After eight years of research, scientists have finally discovered how TDP-43 and hnRNP A1 — two proteins that have been linked to amyotrophic lateral sclerosis (ALS) — work together to promote the disease.
TDP-43 was found to bind to the hnRNP A1 RNA sequence and promote production of a longer version of the protein. This abnormal protein was not only found to accumulate in nerve cells of ALS patients but to also form toxic aggregates that may contribute to ALS progression.
This newly described TDP-43 and hnRNP A1 interaction will help scientists better understand the mechanisms behind ALS, and may open new therapeutic avenues for treating the disease.
These findings were reported in study, “TDP-43 regulates the alternative splicing of hnRNP A1 to yield an aggregation-prone variant in amyotrophic lateral sclerosis,” published at the journal Brain.
TDP-43 is found to be deregulated in about 97% of all ALS cases and in 45% of frontotemporal dementia (FTD) cases. This strongly suggests that it may contribute to the development of ALS, but its exact role is still unclear. A study had previously shown that TDP-43 alone is not enough to trigger ALS, requiring additional environmental or genetic partners.
A team led by researchers at Université de Montréal in Canada found that ALS patients had increased amounts of a longer version of the hnRNP A1 protein, the so-called hnRNP A1B, in their motor nerve cells, which are the cells that control movement. This abnormal protein accumulation correlated with the levels of dysfunctional TDP-43.
Since TDP-43 is an RNA-binding protein that regulates other proteins’ production, the team decided to further investigate this potential interaction.
Using laboratory cell lines (in vitro models), the team found that the lack or low levels of TDP-43 led to production of hnRNP A1B. In fact, they found that TDP-43 could bind to the hnRNP A1 RNA sequence and trigger a process called alternative splicing. This allowed for cellular machinery to bypass the normal stop signal that prevents production of hnRNP A1B.
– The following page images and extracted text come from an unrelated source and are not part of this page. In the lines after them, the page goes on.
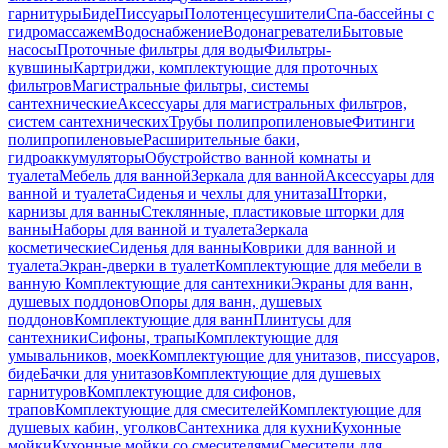
гарнитуры
Биде
Писсуары
Полотенцесушители
Спа-бассейны с
гидромассажем
Водоснабжение
Водонагреватели
Бытовые
насосы
Проточные фильтры для воды
Фильтры-
кувшины
Картриджи, комплектующие для проточных
фильтров
Магистральные фильтры, системы
сантехнические
Аксессуары для магистральных фильтров,
систем сантехнических
Трубы полипропиленовые
Фитинги
полипропиленовые
Расширительные баки,
гидроаккумуляторы
Обустройство ванной комнаты и
туалета
Мебель для ванной
Зеркала для ванной
Аксессуары для
ванной и туалета
Сиденья и чехлы для унитаза
Шторки,
карнизы для ванны
Стеклянные, пластиковые шторки для
ванны
Наборы для ванной и туалета
Зеркала
косметические
Сиденья для ванны
Коврики для ванной и
туалета
Экран-дверки в туалет
Комплектующие для мебели в
ванную
Комплектующие для сантехники
Экраны для ванн,
душевых поддонов
Опоры для ванн, душевых
поддонов
Комплектующие для ванн
Плинтусы для
сантехники
Сифоны, трапы
Комплектующие для
умывальников, моек
Комплектующие для унитазов, писсуаров,
биде
Бачки для унитазов
Комплектующие для душевых
гарнитуров
Комплектующие для сифонов,
трапов
Комплектующие для смесителей
Комплектующие для
душевых кабин, уголков
Сантехника для кухни
Кухонные
мойки
Кухонные мойки со смесителями
Смесители для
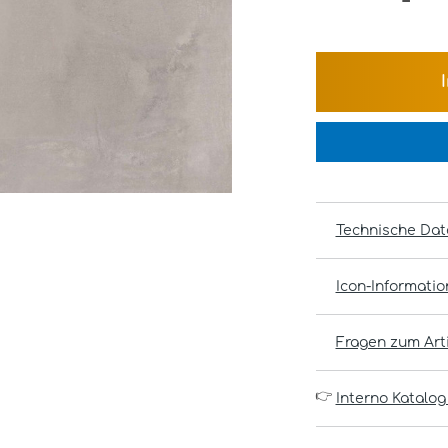
Technische Dat
Icon-Informati
Fragen zum Arti
👉
Interno Katalog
When hnRNP A1B accumulated in cells, it formed aggregates similar to the ones seen in ALS cells. The team found that these aggregates were toxic, resulting in a more than fourfold increase in cell death.
These results demonstrate that TDP-43 is critical to prevent abnormal expression of toxic hnRNP A1B proteins. But it also shed light on how TDP-43 dysfunction contributes to ALS disease progression.
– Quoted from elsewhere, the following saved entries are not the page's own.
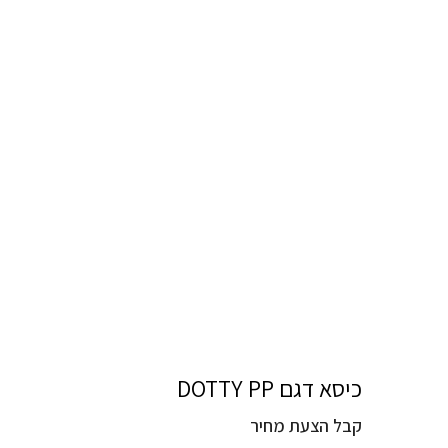
כיסא דגם DOTTY PP
קבל הצעת מחיר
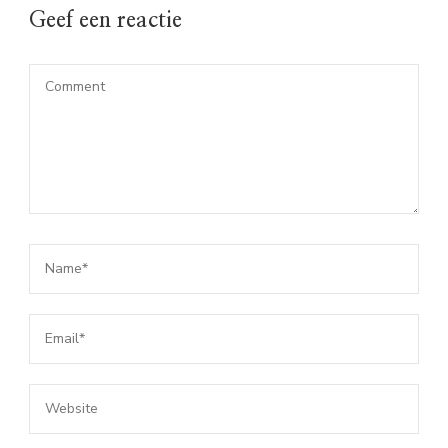
Geef een reactie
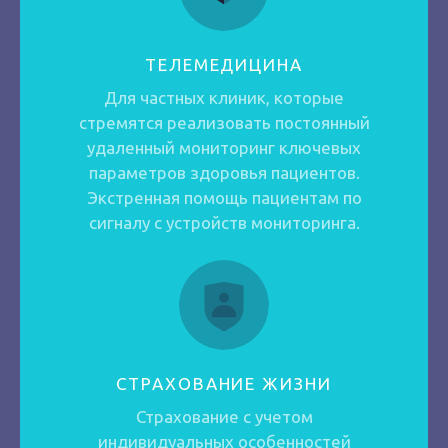
ТЕЛЕМЕДИЦИНА
Для частных клиник, которые
стремятся реализовать постоянный
удаленный мониторинг ключевых
параметров здоровья пациентов.
Экстренная помощь пациентам по
сигналу с устройств мониторинга.
СТРАХОВАНИЕ ЖИЗНИ
Страхование с учетом
индивидуальных особенностей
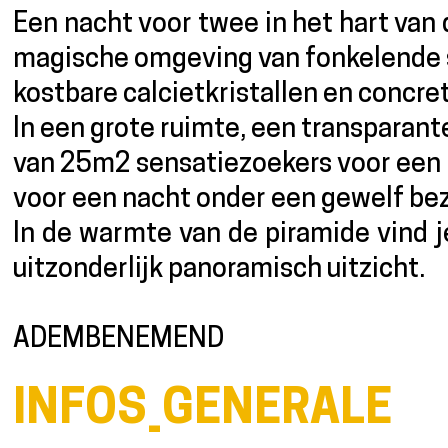
Een nacht voor twee in het hart van 
magische omgeving van fonkelende 
kostbare calcietkristallen en concret
In een grote ruimte, een transparan
van 25m2 sensatiezoekers voor een 
voor een nacht onder een gewelf bez
In de warmte van de piramide vind 
uitzonderlijk panoramisch uitzicht.
ADEMBENEMEND
INFOS_GENERALE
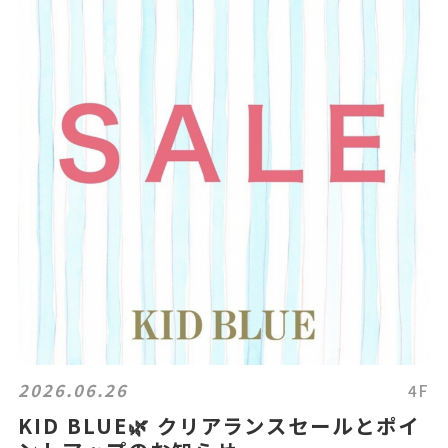
2026.06.26
4F
KID BLUE🌿 クリアランスセールとポイ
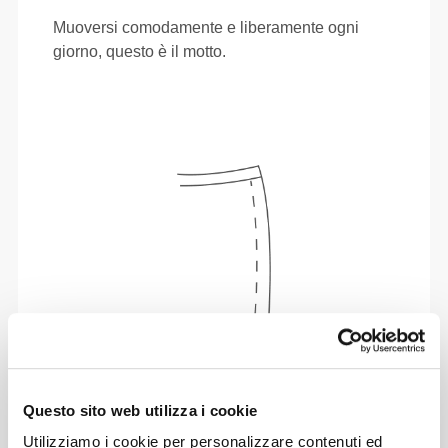
Muoversi comodamente e liberamente ogni
giorno, questo è il motto.
Questo sito web utilizza i cookie
Totale libertà di movimento. La tua vestibilità
comoda e rilassata per un look casual.
Utilizziamo i cookie per personalizzare contenuti ed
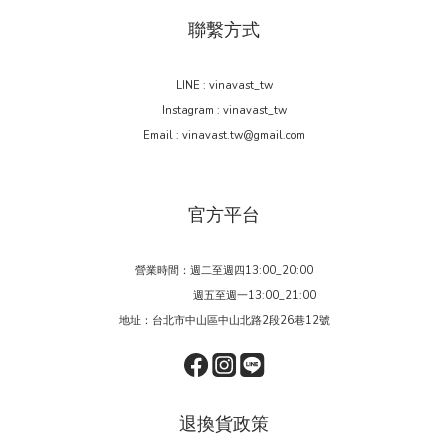
聯繫方式
LINE : vinavast_tw
Instagram : vinavast_tw
Email : vinavast.tw@gmail.com
官方平台
營業時間：週二至週四13:00_20:00
週五至週一13:00_21:00
地址：台北市中山區中山北路2段26巷12號
退換貨政策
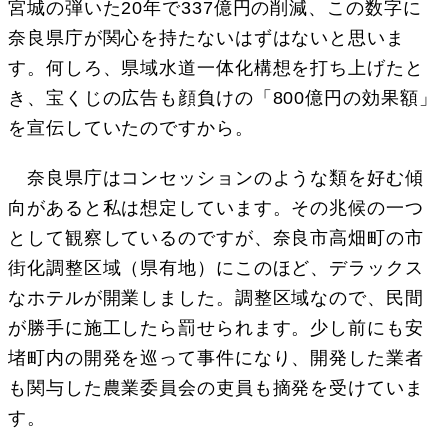
宮城の弾いた20年で337億円の削減、この数字に
奈良県庁が関心を持たないはずはないと思いま
す。何しろ、県域水道一体化構想を打ち上げたと
き、宝くじの広告も顔負けの「800億円の効果額」
を宣伝していたのですから。
奈良県庁はコンセッションのような類を好む傾
向があると私は想定しています。その兆候の一つ
として観察しているのですが、奈良市高畑町の市
街化調整区域（県有地）にこのほど、デラックス
なホテルが開業しました。調整区域なので、民間
が勝手に施工したら罰せられます。少し前にも安
堵町内の開発を巡って事件になり、開発した業者
も関与した農業委員会の吏員も摘発を受けていま
す。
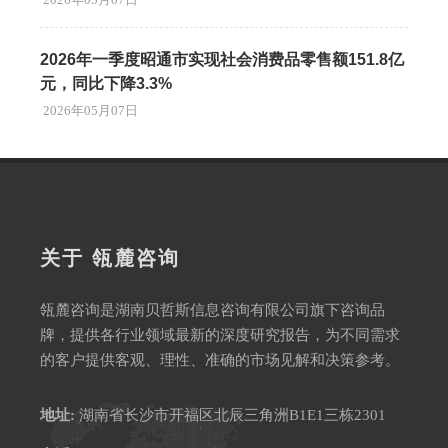
2026年一季度昭通市实现社会消费品零售额151.8亿
元，同比下降3.3%
2026年05月07日
关于 瓴麓咨询
瓴麓咨询是湖南贝哲斯信息咨询有限公司旗下咨询品
牌，提供各行业领域最新的深度研究报告，为不同需求
的客户提供客观、理性、准确的市场见解和决策参考。
地址:
湖南省长沙市开福区北辰三角洲B1E1三栋2301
“It’s a story of fundamental research about what happens normally in the body’s cells and what changes in the context of ALS,” Jade-Emmanuelle Deshaies, a research associate in neurosciences at the Université de Montréal Hospital Research Centre (CRCHUM) and lead author of the study, said in a press release.
Because hnRNP A1 is also a RNA-binding protein, the team believes its impairment in ALS may contribute to a “broader disruption in RNA metabolism than previously considered.” Acknowledging this RNA metabolism impairment may help “get more understanding of what’s going wrong, and potentially develop a therapy that targets this mechanism,” Christine Vande Velde, PhD, associate professor of neurosciences at the Université de Montréal and senior author of the study, said.
Further studies are needed to fully understand the impact of hnRNP A1 and hnRNP A1B in ALS.